__Given passage__
-.-.-

YEAKEL, District Judge.

Appellants Former Employees of IBM Corporation, Global Services Division and James Fusco (collectively the “IBM Employees”); and Barbara L. Pineau, Dick Young, and John F. Lake (on behalf of all others similarly situated) (collectively the “Computer Horizons Employees”) filed consolidated appeals challenging three holdings of the Court of International Trade (“CIT”) in a trade-adjustment-assistance (“TAA”) dispute. Appellants contend the CIT erred in dismissing certain of them claims for lack of jurisdiction; denying Appellants’ motion for class certification; and denying Appellant’ application for attorney’s fees and expenses under the Equal Access to Justice Act, 28 U.S.C. § 2412 (2006). We affirm.

BACKGROUND

Appellants were software programmers who worked at either IBM Corporation’s Global Services Division in Piscataway or Middletown, New Jersey (the IBM Employees) or at Computer Horizons Corpo *904 ration in Irving, Texas (the Computer Horizons Employees). In 2002, Appellants were separated from their respective employment and later that same year petitioned the Department of Labor (the “Department”) for certification of TAA eligibility under the Trade Act of 1974 (“Trade Act”), 19 U.S.C. §§ 2251-2495 (2005 & Supp.2007). The Trade Act offers certain forms of TAA to workers involved in the production of an “article” who lose their jobs due to increased competition from “foreign articles” or due to the shifting of production abroad. 19 U.S.C. § 2272(a)(2000). An applicant must file a petition with the Department requesting certification for assistance eligibility. See 19 U.S.C. § 2271(a). Following an investigation, the Department issues a determination granting or denying the petition. If the petition is denied, the applicant may seek reconsideration by the Department and judicial review by the CIT. See 19 U.S.C. § 2395; 29 C.F.R. § 90.18-90.19.

-.-.-

__Data extract__
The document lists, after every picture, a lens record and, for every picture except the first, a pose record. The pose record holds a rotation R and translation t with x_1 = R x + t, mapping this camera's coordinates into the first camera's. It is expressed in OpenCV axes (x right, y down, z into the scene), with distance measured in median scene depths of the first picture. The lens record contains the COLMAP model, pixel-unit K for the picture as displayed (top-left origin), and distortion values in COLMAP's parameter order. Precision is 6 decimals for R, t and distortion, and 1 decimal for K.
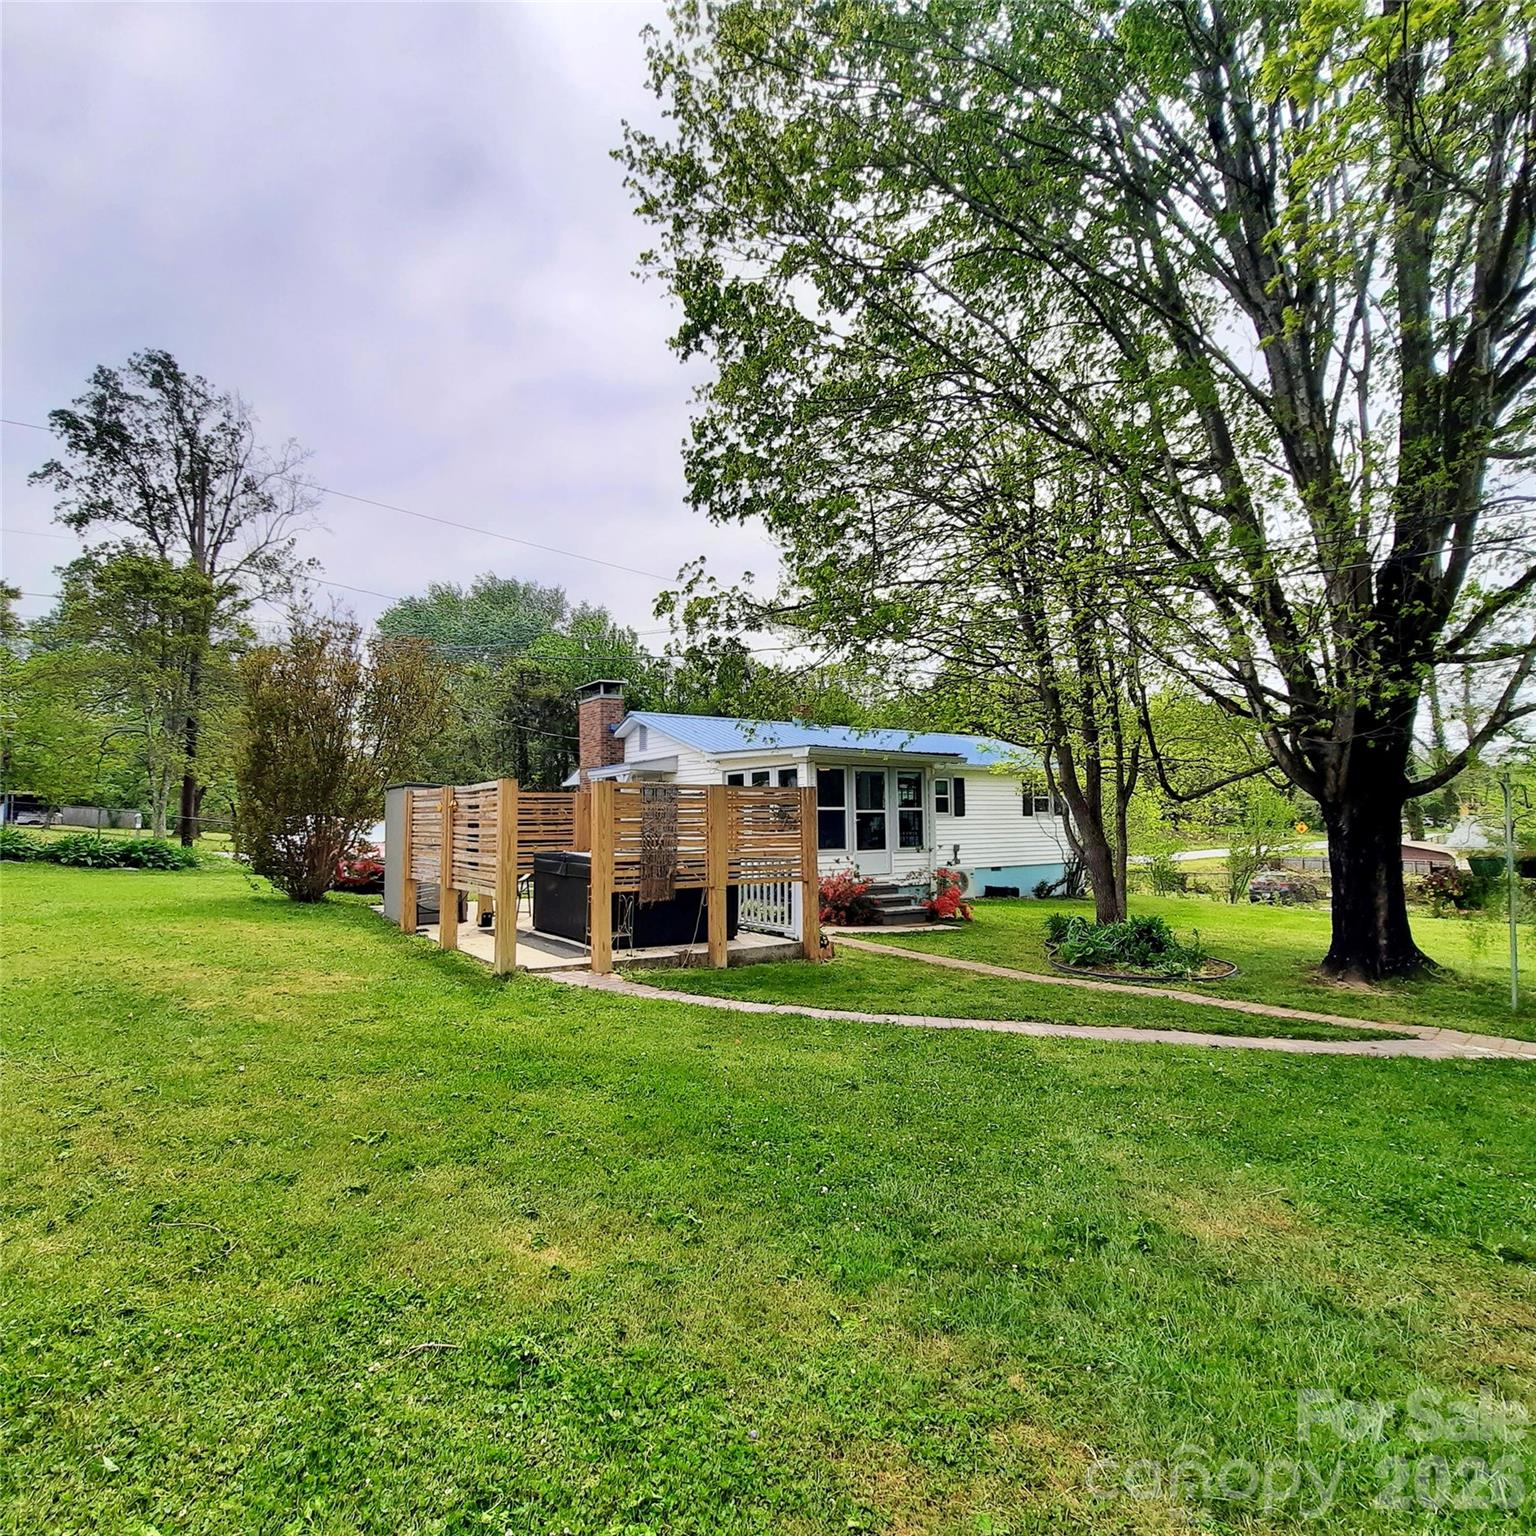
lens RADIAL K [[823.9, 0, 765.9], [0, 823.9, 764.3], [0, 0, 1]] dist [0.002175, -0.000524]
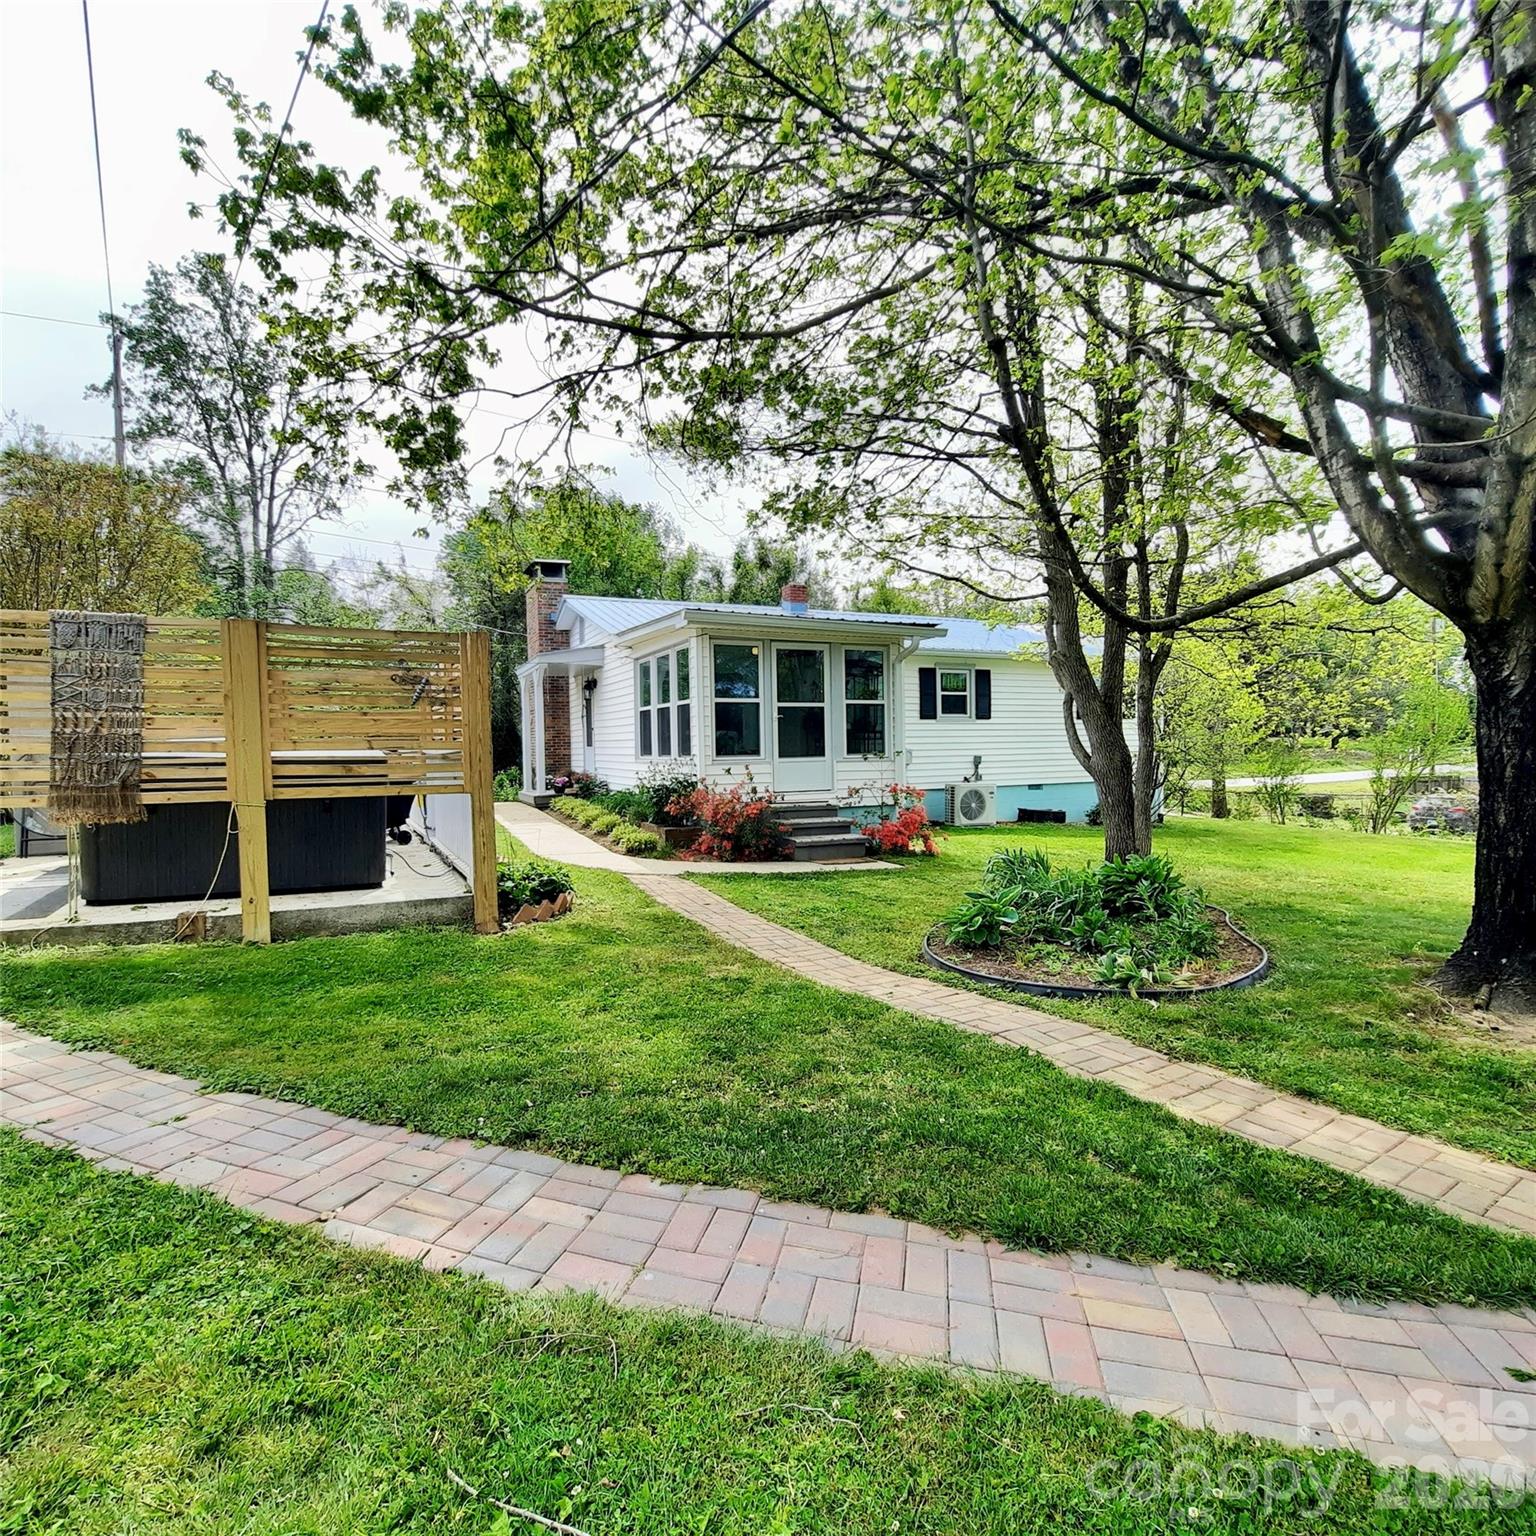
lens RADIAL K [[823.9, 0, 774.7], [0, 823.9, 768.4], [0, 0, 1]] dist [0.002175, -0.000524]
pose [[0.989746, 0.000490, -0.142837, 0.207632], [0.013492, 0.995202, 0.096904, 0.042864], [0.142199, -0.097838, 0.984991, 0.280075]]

-.-.-

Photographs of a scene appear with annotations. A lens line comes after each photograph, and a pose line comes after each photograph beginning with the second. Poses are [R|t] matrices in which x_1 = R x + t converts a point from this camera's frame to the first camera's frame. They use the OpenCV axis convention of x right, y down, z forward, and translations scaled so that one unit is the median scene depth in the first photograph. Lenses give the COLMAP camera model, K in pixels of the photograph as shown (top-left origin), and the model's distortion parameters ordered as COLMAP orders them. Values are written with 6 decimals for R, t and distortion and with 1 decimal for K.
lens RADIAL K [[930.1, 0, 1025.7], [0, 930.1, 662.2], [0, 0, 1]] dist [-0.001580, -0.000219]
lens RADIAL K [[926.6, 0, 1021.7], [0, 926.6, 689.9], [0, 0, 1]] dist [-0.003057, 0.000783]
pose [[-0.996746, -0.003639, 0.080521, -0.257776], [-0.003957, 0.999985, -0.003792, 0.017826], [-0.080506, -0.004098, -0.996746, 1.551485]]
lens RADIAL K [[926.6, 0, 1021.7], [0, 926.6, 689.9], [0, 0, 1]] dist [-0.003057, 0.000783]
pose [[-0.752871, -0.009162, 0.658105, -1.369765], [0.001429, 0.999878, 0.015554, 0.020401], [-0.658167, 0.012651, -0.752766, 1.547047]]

-.-.-

__Exercise requirements__
1: Check each statement against the court opinion on the trade-adjustment-assistance appeal, answering yes or no and quoting the words that decide it:
(a) The Computer Horizons Employees worked in Irving, Texas.
(b) Appellants were separated from their employment in 2003.
(c) The court reverses the holdings of the Court of International Trade.
2: Answer these questions from the court opinion on the trade-adjustment-assistance appeal:
(a) Under which act did Appellants apply for attorney's fees and expenses?
(b) What must an applicant file with the Department to request certification for assistance eligibility?
(c) In which two New Jersey locations did the IBM Employees work?
3: Write the next part of the court opinion on the trade-adjustment-assistance appeal, continuing from its final sentence.

__Answers given__
1:
(a) Yes: "in Irving, Texas (the Computer Horizons Employees)"
(b) No: "In 2002, Appellants were separated from their respective employment"
(c) No: "We affirm."

2:
(a) The Equal Access to Justice Act, 28 U.S.C. § 2412 (2006)
(b) A petition
(c) Piscataway and Middletown

3:
On March 23, 2003, the Department denied both sets of employees’ petitions on the basis that neither of Appellants’ employers produced an “article” under section 222 of the Trade Act, 19 U.S.C. § 2272(a). See Notice of Determination Regarding Eligibility to Apply for Worker Adjustment Assistance and NAFTA Transitional Adjustment Assistance, 68 Fed.Reg. 16,833-01 (Dep’t of Labor Apr. 7, 2003). On April 29, 2003, the IBM Employees filed a Request for Administrative Reconsideration of the Department’s denial of their petition for TAA. The Computer Horizons Employees did not seek reconsideration of the Department’s decision. On June 26, 2003, the Department issued its reconsideration determination affirming its earlier decision denying TAA to the IBM Employees. See IBM Corporation, Global Services Division, Middletown, N.J.; Notice of Negative Determination Regarding Application for Reconsideration, 68 Fed.Reg. 41,845-02 (Dep’t of Labor July 15, 2003).

On September 1, 2003, James Fusco, on behalf of the IBM Employees, sought judicial review before the CIT of the Department’s decision. An amended complaint added the Computer Horizons Employees as plaintiffs and added class-action allegations on behalf of all software workers who were or would be denied TAA certification under the Department’s decision that production of software is not production of an article under the Trade Act. 1

On August 1, 2005, the CIT remanded the matter to the Department with instructions to supplement the record by further investigation. See IBM Corp., Global Serv. Div. v. U.S. Sec’y of Labor, 387 F.Supp.2d 1346, 1353 (Ct. Int’l Trade 2005). 2 On remand, the Department again denied TAA certification to the IBM Employees. See IBM Corporation, Global Services Division, Piscataway, N.J.; IBM Corporation, Globa l Services Division, Middletown, N.J.; Notice of Negative Determination on Remand, 70 Fed.Reg. 75,-837-02, 75,839 (Dep’t of Labor Dec. 21, 2005). The Department’s determination did not address the Computer Horizons Employees.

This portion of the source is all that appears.